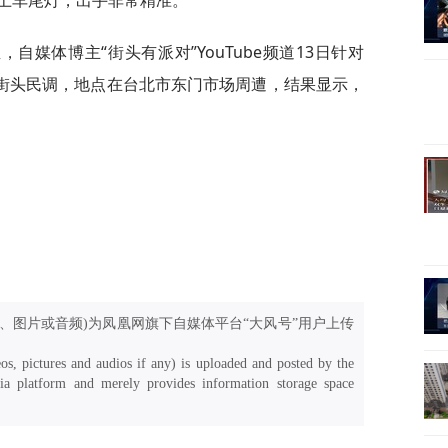
上车尾灯，出手非常精准。
媒体博主“街头有派对”YouTube频道13日针对
机街头民调，地点在台北市东门市场周遭，结果显示，
、图片或音频)为凤凰网旗下自媒体平台“大风号”用户上传
os, pictures and audios if any) is uploaded and posted by the
a platform and merely provides information storage space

********************

→ What this task involves
Keeping every word as it is, write out all the data and omit the pictures.

→ Output for this task
上车尾灯，出手非常精准。
媒体博主“街头有派对”YouTube频道13日针对
机街头民调，地点在台北市东门市场周遭，结果显示，
、图片或音频)为凤凰网旗下自媒体平台“大风号”用户上传
os, pictures and audios if any) is uploaded and posted by the
a platform and merely provides information storage space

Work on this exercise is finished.